Joseph noted that, internationally, men were twice as likely to act alone on suicidal ideation and less likely than women to seek help. As a result, he personally had not seen many men in his practice. However, he had seen a few boys with suicidal ideation over the years and their motivation was the feeling that they could not meet the expectations of society.

He said, in general, men were expected to be successful and to provide for their families. They felt pressure to look, dress and act in certain ways. And with the concept of masculinity becoming more fluid, some young men are finding it difficult to navigate.

“For guys now, even more than in the past, when you have a natural desire or drive to be competitive, or to be ‘alpha’ and high functioning, and people tell you that level of functioning is ‘toxic,’ then you might consider who you are to be problematic.

“I can see where that kind of conflict could cause depressive issues, especially where you have men now questioning whether functioning in a way that they thought was manly is now unhealthy.”

He said that society demanded much more from men with less recognition of their efforts and was stressful both emotionally and cognitively.

Counseling psychologist Nicholas Voisin agrees that modern expectations of masculinity could be confusing.

He said the boys were not encouraged to talk about their feelings. What they needed was the support of boys their age and emotionally mature men.

He said, as is naturally done between women and girls, boys needed to describe their feelings to adult males who would listen and give advice. They needed to learn more words to express what they were feeling so they could identify the emotion and figure out what to do with it.

Counseling psychologist Nicholas Voisin –

He added that boys needed mature and healthy men to emulate, even if he wasn’t always in their lives. It could be a teacher, coach, priest, or any other emotionally healthy person.

He said that the idea of ​​personality or “toxic” attributes could be applied to anything, even behaviors that could be considered innately positive.

“It’s the concept of taking the traits to an extreme where it’s not healthy for those who use it and for those around you. So toxic masculinity is a version of masculinity that doesn’t support or encourage well-being or good mental health of the men who employed him.

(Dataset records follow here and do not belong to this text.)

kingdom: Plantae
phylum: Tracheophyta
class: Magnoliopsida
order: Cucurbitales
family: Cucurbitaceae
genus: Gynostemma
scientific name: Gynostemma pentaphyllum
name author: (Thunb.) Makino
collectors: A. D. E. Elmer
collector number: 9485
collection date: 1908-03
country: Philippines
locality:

“It’s a hard and fast thing with very rigid rules about what men can and cannot do, and these rules fly in the face of what men really need. And it becomes quite unhealthy and destructive, not only for man, but for the people with whom man engages.

While there were exceptions to every rule, in general, Voisin gave some characteristics of healthy masculinity.

He said as the head of a family, men should not be dictatorial, but to listen and consider the feelings and ideas of others. He said that they should testify without judgment and be encouraged rather than demoralizing or dismissive; create a safe space for your partner and children to be themselves; leading, supporting and encouraging people; and be comfortable with being vulnerable with your partner and children so you can see that they have feelings beyond anger.

He said that these types of traits were learned. A man could not just see what they do not want to be and not be. They always need an example of what to do, which is why boys, and men, need a mature, emotionally healthy man as a model.

He said that women today say they want men to be more in touch with their emotions, but when a man expressed these emotions, often the woman’s response was to scold him or tell him how she felt, doing for her and he had to be. deal with their feelings too. And that had to stop.

Voisin said that depression was the most common factor in suicidal ideation in men, caused by feelings of helplessness, exhaustion or futility due to a breakup of a relationship, financial problems, the death of a loved one and other emotional problems.

“So there is ubiquitous depression without any specific input because men generally do not take care of their mental health. Even in the structures of society, men do not have the same kind of opportunity to commit resources for their health mental than women.

According to a 2021 WHO report, internationally, men were twice as likely to die by suicide at 12.6 per 100,000 men versus 5.4 per 100,000 women.

In TT, 561 deaths by suicide were recorded from January 2018 to March 2023.